RECORDS SHOWN below:
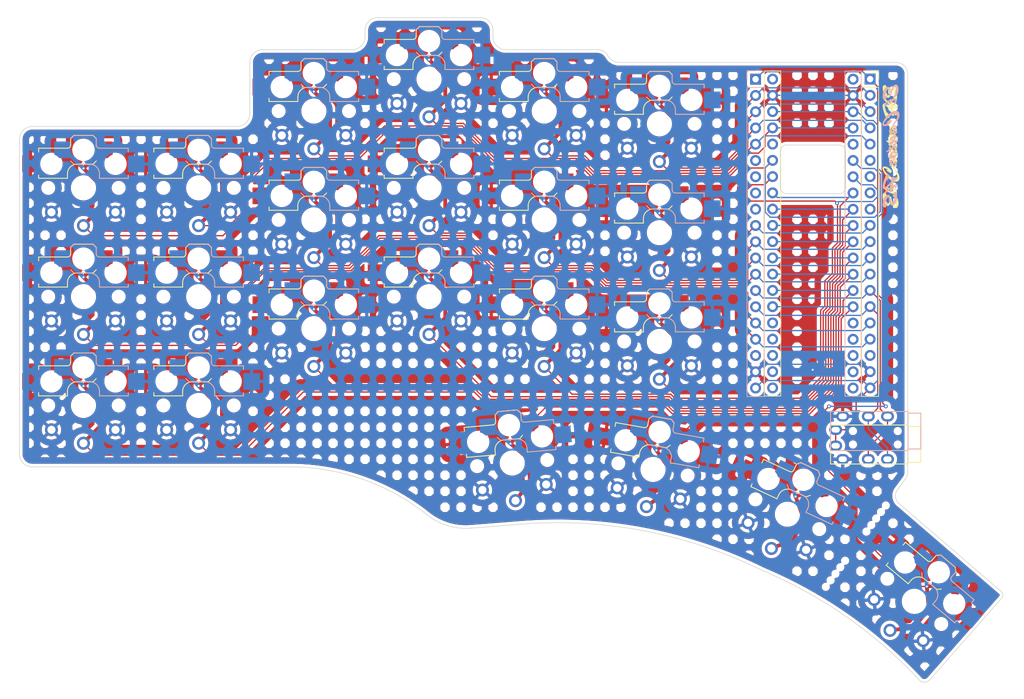
<source format=kicad_pcb>
(kicad_pcb (version 20221018) (generator pcbnew)

  (general
    (thickness 1.6)
  )

  (paper "A4")
  (title_block
    (title "El Cantor HS")
    (date "2023-11-22")
    (rev "rev1.0")
  )

  (layers
    (0 "F.Cu" signal)
    (31 "B.Cu" signal)
    (32 "B.Adhes" user "B.Adhesive")
    (33 "F.Adhes" user "F.Adhesive")
    (34 "B.Paste" user)
    (35 "F.Paste" user)
    (36 "B.SilkS" user "B.Silkscreen")
    (37 "F.SilkS" user "F.Silkscreen")
    (38 "B.Mask" user)
    (39 "F.Mask" user)
    (40 "Dwgs.User" user "User.Drawings")
    (41 "Cmts.User" user "User.Comments")
    (42 "Eco1.User" user "User.Eco1")
    (43 "Eco2.User" user "User.Eco2")
    (44 "Edge.Cuts" user)
    (45 "Margin" user)
    (46 "B.CrtYd" user "B.Courtyard")
    (47 "F.CrtYd" user "F.Courtyard")
    (48 "B.Fab" user)
    (49 "F.Fab" user)
    (50 "User.1" user)
    (51 "User.2" user)
    (52 "User.3" user)
    (53 "User.4" user)
    (54 "User.5" user)
    (55 "User.6" user)
    (56 "User.7" user)
    (57 "User.8" user)
    (58 "User.9" user)
  )

  (setup
    (stackup
      (layer "F.SilkS" (type "Top Silk Screen"))
      (layer "F.Paste" (type "Top Solder Paste"))
      (layer "F.Mask" (type "Top Solder Mask") (thickness 0.01))
      (layer "F.Cu" (type "copper") (thickness 0.035))
      (layer "dielectric 1" (type "core") (thickness 1.51) (material "FR4") (epsilon_r 4.5) (loss_tangent 0.02))
      (layer "B.Cu" (type "copper") (thickness 0.035))
      (layer "B.Mask" (type "Bottom Solder Mask") (thickness 0.01))
      (layer "B.Paste" (type "Bottom Solder Paste"))
      (layer "B.SilkS" (type "Bottom Silk Screen"))
      (copper_finish "None")
      (dielectric_constraints no)
    )
    (pad_to_mask_clearance 0)
    (pcbplotparams
      (layerselection 0x00010fc_ffffffff)
      (plot_on_all_layers_selection 0x0000000_00000000)
      (disableapertmacros false)
      (usegerberextensions false)
      (usegerberattributes true)
      (usegerberadvancedattributes true)
      (creategerberjobfile true)
      (dashed_line_dash_ratio 12.000000)
      (dashed_line_gap_ratio 3.000000)
      (svgprecision 6)
      (plotframeref false)
      (viasonmask false)
      (mode 1)
      (useauxorigin false)
      (hpglpennumber 1)
      (hpglpenspeed 20)
      (hpglpendiameter 15.000000)
      (dxfpolygonmode true)
      (dxfimperialunits true)
      (dxfusepcbnewfont true)
      (psnegative false)
      (psa4output false)
      (plotreference true)
      (plotvalue true)
      (plotinvisibletext false)
      (sketchpadsonfab false)
      (subtractmaskfromsilk false)
      (outputformat 1)
      (mirror false)
      (drillshape 0)
      (scaleselection 1)
      (outputdirectory "CANTOR-gerbers/")
    )
  )

  (net 0 "")
  (net 1 "+3V3")
  (net 2 "GND")
  (net 3 "/TX")
  (net 4 "/RX")
  (net 5 "/k00")
  (net 6 "/k01")
  (net 7 "/k02")
  (net 8 "/k03")
  (net 9 "/k04")
  (net 10 "/k05")
  (net 11 "/k10")
  (net 12 "/k11")
  (net 13 "/k12")
  (net 14 "/k13")
  (net 15 "/k14")
  (net 16 "/k15")
  (net 17 "/k20")
  (net 18 "/k21")
  (net 19 "/k22")
  (net 20 "/k23")
  (net 21 "/k24")
  (net 22 "/k25")
  (net 23 "/k30")
  (net 24 "/k31")
  (net 25 "/k32")
  (net 26 "/k33")
  (net 27 "unconnected-(U1-PA9-Pad6)")
  (net 28 "unconnected-(U1-PA10-Pad7)")
  (net 29 "unconnected-(U1-PA11-Pad8)")
  (net 30 "unconnected-(U1-PA12-Pad9)")
  (net 31 "unconnected-(U1-5V-Pad18)")
  (net 32 "unconnected-(U1-VBat-Pad21)")
  (net 33 "unconnected-(U1-PC13-Pad22)")
  (net 34 "unconnected-(U1-PC14-Pad23)")
  (net 35 "unconnected-(U1-PC15-Pad24)")
  (net 36 "unconnected-(U1-RES-Pad25)")
  (net 37 "unconnected-(U1-PB2-Pad36)")
  (net 38 "unconnected-(U1-5V-Pad40)")

  (footprint "CANTOR-footprints:Kailh_socket_PG1350_optional_reversible" (layer "F.Cu") (at 164 94))

  (footprint "CANTOR-footprints:Kailh_socket_PG1350_optional_reversible" (layer "F.Cu") (at 146 92))

  (footprint "CANTOR-footprints:Kailh_socket_PG1350_optional_reversible" (layer "F.Cu") (at 92 104))

  (footprint "CANTOR-footprints:Kailh_socket_PG1350_optional_reversible" (layer "F.Cu") (at 110 58))

  (footprint "CANTOR-footprints:Kailh_socket_PG1350_optional_reversible" (layer "F.Cu") (at 74 87))

  (footprint "CANTOR-footprints:Kailh_socket_PG1350_optional_reversible" (layer "F.Cu") (at 203.835 134.62 -40))

  (footprint "CANTOR-footprints:Kailh_socket_PG1350_optional_reversible" (layer "F.Cu") (at 146 58))

  (footprint "CANTOR-footprints:Kailh_socket_PG1350_optional_reversible" (layer "F.Cu") (at 110 75))

  (footprint "CANTOR-footprints:Kailh_socket_PG1350_optional_reversible" (layer "F.Cu") (at 141 113 5))

  (footprint "CANTOR-footprints:Kailh_socket_PG1350_optional_reversible" (layer "F.Cu") (at 92 70))

  (footprint "CANTOR-footprints:Kailh_socket_PG1350_optional_reversible" (layer "F.Cu")
    (tstamp 79fd3b2d-3ffd-4fa4-bc40-96a698c33dbb)
    (at 146 75)
    (descr "Kailh \"Choc\" PG1350 keyswitch with optional socket mount, reversible")
    (tags "kailh,choc")
    (property "Sheetfile" "CANTOR.kicad_sch")
    (property "Sheetname" "")
    (path "/ca92f715-dac0-40a6-8a8b-22a004805340")
    (attr through_hole)
    (fp_text reference "K14" (at 0 -10.16) (layer "F.SilkS") hide
        (effects (font (size 1 1) (thickness 0.1)))
      (tstamp e39373bd-332d-438e-84e5-7d6c48295f7e)
    )
    (fp_text value "KEYSW" (at 0 10.16) (layer "F.Fab")
        (effects (font (size 1 1) (thickness 0.1)))
      (tstamp 4fffb19f-d8a0-4ed9-8cfa-bdc1ca8d4fb5)
    )
    (fp_text user "${REFERENCE}" (at 0 -10.16) (layer "F.Fab")
        (effects (font (size 1 1) (thickness 0.1)))
      (tstamp 81e69b6e-d7e2-4118-a025-3b0cc2ccea1b)
    )
    (fp_line (start -2 -7.7) (end -1.5 -8.2)
      (stroke (width 0.15) (type solid)) (layer "B.SilkS") (tstamp e624cfb9-86c9-4a1e-a104-09930459c90f))
    (fp_line (start -2 -4.2) (end -1.5 -3.7)
      (stroke (width 0.15) (type solid)) (layer "B.SilkS") (tstamp 2bff8b89-15c3-432e-9941-e065c57b38ef))
    (fp_line (start -1.5 -8.2) (end 1.5 -8.2)
      (stroke (width 0.15) (type solid)) (layer "B.SilkS") (tstamp 2c173727-d2e2-449f-8e10-a8d446c5d55f))
    (fp_line (start -1.5 -3.7) (end 1 -3.7)
      (stroke (width 0.15) (type solid)) (layer "B.SilkS") (tstamp 0b0fc3df-c9f1-4923-81a2-532dd05d4727))
    (fp_line (start 1.5 -8.2) (end 2 -7.7)
      (stroke (width 0.15) (type solid)) (layer "B.SilkS") (tstamp da0d0ffd-7b2f-4113-8788-078685b7317e))
    (fp_line (start 2 -6.7) (end 2 -7.7)
      (stroke (width 0.15) (type solid)) (layer "B.SilkS") (tstamp 1aacac64-cdc6-4279-aba1-1b596759ec96))
    (fp_line (start 2.5 -2.2) (end 2.5 -1.5)
      (stroke (width 0.15) (type solid)) (layer "B.SilkS") (tstamp ff501296-b190-4a4c-9639-0b54b86523e0))
    (fp_line (start 2.5 -1.5) (end 7 -1.5)
      (stroke (width 0.15) (type solid)) (layer "B.SilkS") (tstamp 9c927f9e-760e-436b-84fb-6f25c985f2dc))
    (fp_line (start 7 -6.2) (end 2.5 -6.2)
      (stroke (width 0.15) (type solid)) (layer "B.SilkS") (tstamp 8c84b2b1-e275-4d1d-9d10-f2a8b31b9f1c))
    (fp_line (start 7 -5.6) (end 7 -6.2)
      (stroke (width 0.15) (type solid)) (layer "B.SilkS") (tstamp 03777521-e656-494d-9199-dc25f4feeb49))
    (fp_line (start 7 -1.5) (end 7 -2)
      (stroke (width 0.15) (type solid)) (layer "B.SilkS") (tstamp 3c3b3658-ef5f-4fb0-af54-c1862b13711a))
    (fp_arc (start 1 -3.7) (mid 2.06066 -3.26066) (end 2.5 -2.2)
      (stroke (width 0.15) (type solid)) (layer "B
... [2041390 chars truncated]
</source>
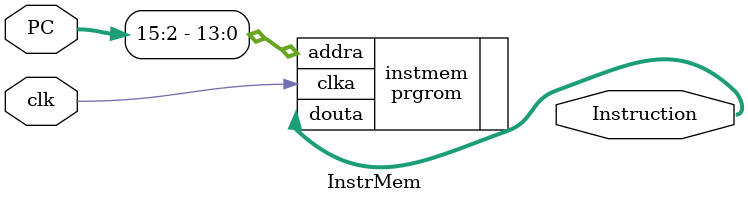
<source format=sv>
`timescale 1ns / 1ps

module InstrMem (
	// Program ROM Pinouts
	input			clk,          // ROM clock
	input	[31:0]	PC,           // À´Ô´ÓÚÈ¡Ö¸µ¥ÔªµÄÈ¡Ö¸µØÖ·£¨PC£©
	output	[31:0]	Instruction   // ¸øÈ¡Ö¸µ¥ÔªµÄ¶Á³öµÄÊý¾Ý£¨Ö¸Áî£©
);
	// ·ÖÅä64KB ROM, ±àÒëÆ÷Êµ¼ÊÖ»ÓÃ 64KB ROM
    prgrom instmem(
        .clka(clk), // input wire clka
        .addra(PC[15:2]), // input wire [13 : 0] addra
        .douta(Instruction) // output wire [31 : 0] douta
    );
endmodule
</source>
End of RECORDS SHOWN.
WHAT IS NEEDED: Your answer should be each line of the data that contains the word "true", copied as it stands.

RESPONSE TO THIS TASK:
      (usegerberattributes true)
      (usegerberadvancedattributes true)
      (creategerberjobfile true)
      (dxfpolygonmode true)
      (dxfimperialunits true)
      (dxfusepcbnewfont true)
      (plotreference true)
      (plotvalue true)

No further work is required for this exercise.